EXERCISE 1:
Answer these questions using the Tecumseh rebuild thread, giving each answer on its own line marked with the same letter.
(a) What engine model and horsepower does catpuff give?
(b) What riding tractor does bugman say he has?
(c) What does catpuff say he owes snoman for the manual?
EXERCISE 2: Edit the Tecumseh rebuild thread by rewriting it from "# Tecumseh rebuild" up to and including "I could use?", with "manuals" replaced by "guides" each time it occurs.

# Tecumseh rebuild



## catpuff (Jan 29, 2005)

Got an old Tecumseh that needs rebuilding. Is this something the
average guy can due or should I take it to a pro? Is their any good
easy to understand manuals I could use?


----------



## bugman (Aug 12, 2004)

well i'm gonna tell you this, a tec is probablly the most picky engine when it comes to clearences etc. you could but you'll need some special tools and some manuals, parts diagrahms and a spec sheet with all the clearances etc, to rebuild it without screwing up. this way is cheaper then getting it done by a pro but having it done by a pro will ensure no messups and if there are messups they must replace or fix it under their warranty if they carry one. but yeah you can do it for sure. what hp rating is it anyway and what type, 4 cycle or 2, smaller ones are easier.


----------



## catpuff (Jan 29, 2005)

VH70, (7HP) off an old John Deere lawn Tractor im redoing. 
Thanks for your insight, bugman


----------



## bugman (Aug 12, 2004)

well either way you go, keep it going. i myself have a 8hp briggs murray riding tractor, pulls with the big hp.


----------



## scrench (Dec 8, 2004)

you can do it ! not hard @ all


----------



## snoman (Feb 13, 2004)

catpuff
You can get a manual to d/l here. http://www.cpdonline.com/692509.pdf

snoman


----------



## catpuff (Jan 29, 2005)

*snoman*

Thanks for the manual. It is the best I have seen. I owe you a beer or 2.
Thanks again.


----------

DATASET CONTENT:
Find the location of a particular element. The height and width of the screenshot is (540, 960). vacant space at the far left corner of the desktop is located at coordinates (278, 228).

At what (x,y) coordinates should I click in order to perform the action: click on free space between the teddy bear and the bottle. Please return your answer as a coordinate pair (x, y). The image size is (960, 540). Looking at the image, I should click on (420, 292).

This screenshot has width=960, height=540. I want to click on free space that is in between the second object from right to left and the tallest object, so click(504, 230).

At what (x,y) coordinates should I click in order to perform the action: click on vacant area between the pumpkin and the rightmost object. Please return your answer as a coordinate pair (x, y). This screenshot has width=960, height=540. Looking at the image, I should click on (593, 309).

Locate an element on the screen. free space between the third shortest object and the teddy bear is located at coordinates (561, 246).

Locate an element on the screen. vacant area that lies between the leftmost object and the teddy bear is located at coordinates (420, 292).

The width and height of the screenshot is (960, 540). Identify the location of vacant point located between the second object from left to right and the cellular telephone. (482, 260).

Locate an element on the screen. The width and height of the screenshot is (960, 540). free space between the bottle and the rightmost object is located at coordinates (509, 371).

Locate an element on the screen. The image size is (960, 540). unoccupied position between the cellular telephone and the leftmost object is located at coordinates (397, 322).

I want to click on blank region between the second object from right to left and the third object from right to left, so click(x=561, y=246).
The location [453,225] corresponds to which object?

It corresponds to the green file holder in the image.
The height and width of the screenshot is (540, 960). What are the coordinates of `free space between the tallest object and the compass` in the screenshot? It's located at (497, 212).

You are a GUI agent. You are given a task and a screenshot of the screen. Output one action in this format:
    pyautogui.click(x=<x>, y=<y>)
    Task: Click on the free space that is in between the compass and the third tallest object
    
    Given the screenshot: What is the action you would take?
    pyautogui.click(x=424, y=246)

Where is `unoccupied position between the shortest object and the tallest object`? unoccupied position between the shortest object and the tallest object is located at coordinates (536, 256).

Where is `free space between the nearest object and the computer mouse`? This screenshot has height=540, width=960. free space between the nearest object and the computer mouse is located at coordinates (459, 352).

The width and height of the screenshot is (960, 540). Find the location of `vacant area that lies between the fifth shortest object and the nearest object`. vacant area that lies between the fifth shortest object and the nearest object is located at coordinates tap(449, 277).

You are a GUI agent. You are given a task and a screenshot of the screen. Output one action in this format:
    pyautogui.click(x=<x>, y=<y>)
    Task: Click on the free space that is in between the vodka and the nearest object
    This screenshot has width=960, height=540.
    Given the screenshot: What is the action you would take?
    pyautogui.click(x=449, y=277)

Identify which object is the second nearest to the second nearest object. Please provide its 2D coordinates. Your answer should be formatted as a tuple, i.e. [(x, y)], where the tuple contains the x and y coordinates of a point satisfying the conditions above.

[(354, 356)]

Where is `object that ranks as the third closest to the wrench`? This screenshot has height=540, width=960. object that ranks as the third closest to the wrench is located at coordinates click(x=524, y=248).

FULL ANSWER 1:
(a) VH70, 7HP
(b) An 8hp Briggs Murray riding tractor
(c) A beer or 2

FULL ANSWER 2:
# Tecumseh rebuild



## catpuff (Jan 29, 2005)

Got an old Tecumseh that needs rebuilding. Is this something the
average guy can due or should I take it to a pro? Is their any good
easy to understand guides I could use?